La saludable manera de ser
Nadie diría que tiene los años que tiene, sobre todo porque cuando habla o recita o ríe parece que Joan Margarit acaba de nacer. Hoy mismo, por cierto, acaba de nacer.


Este es un gimnasio y por ahí viene el poeta, recién duchado, atrás quedaron las toallas blancas. Habrá llegado en bicicleta, o andando. Se sienta con las manos en oración laica. Ríe como un chiquillo. Espera preguntas, tan atento parece que se diría dispuesto a un examen de conciencia ante un tribunal o ante su espejo. No está hecho para simular, es un junco diciendo solo lo que sabe o cree, no lo mueve el viento contemporáneo, el dicterio nacional le tiene sin cuidado: es un hombre de pie cuya gimnasia es moral también, no solo del cuerpo. Todas esas convicciones alimentan su poesía. La gimnasia del poeta es un abrazo a lo que vivió. En su cabeza recién bañada está la luz de su memoria, que se convierte en versos tersos, como suspiros del niño que aún lo habita. Su edad es uno de sus versos implacables. Se casó con Mariona y ya no se casó con nadie.
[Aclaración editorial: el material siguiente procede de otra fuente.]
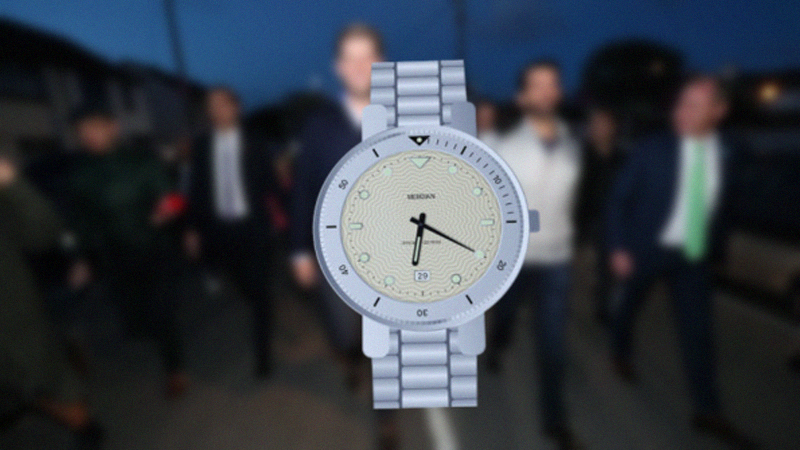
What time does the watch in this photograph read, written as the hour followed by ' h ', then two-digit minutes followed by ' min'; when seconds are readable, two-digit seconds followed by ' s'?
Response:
6 h 20 min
Hace un año y pico le festejaron en Barcelona (Serrat, Paco Ibáñez, tantos) los ochenta años. Por sorpresa. Él llegó con Mariona, su mujer, atendiendo las órdenes de su hija Mónica, y se sentó en primera fila creyendo que iba a un recital de otros. Tocaban por él las palmas. Cuando lo supo siguió con las manos en las rodillas, como si fuera a saltar a un potro de gimnasia, a seguir, saludable, su camino de espectador y arquitecto de la vida. De pronto aquellas fueron flores civiles que él recibió igualmente tranquilo, como si oyera llover música. Cuando respondió a los elogios parecía haber barrido de dentro toda vanidad. Su sustancia es auténtica, no lo han doblegado ni los castigos ni los premios. En la comisura de los ojos hay una raya aún de la juventud, y no se mantiene así solo por el gimnasio, sino por amor a la vida. Está habitado por el aire de la posguerra, y esa metralla diminuta y cabrona sigue sonando en los versos. Todo lo que escribe viene de lo inolvidable. “La verdad es esto / Saber por dónde sale tu tiniebla”.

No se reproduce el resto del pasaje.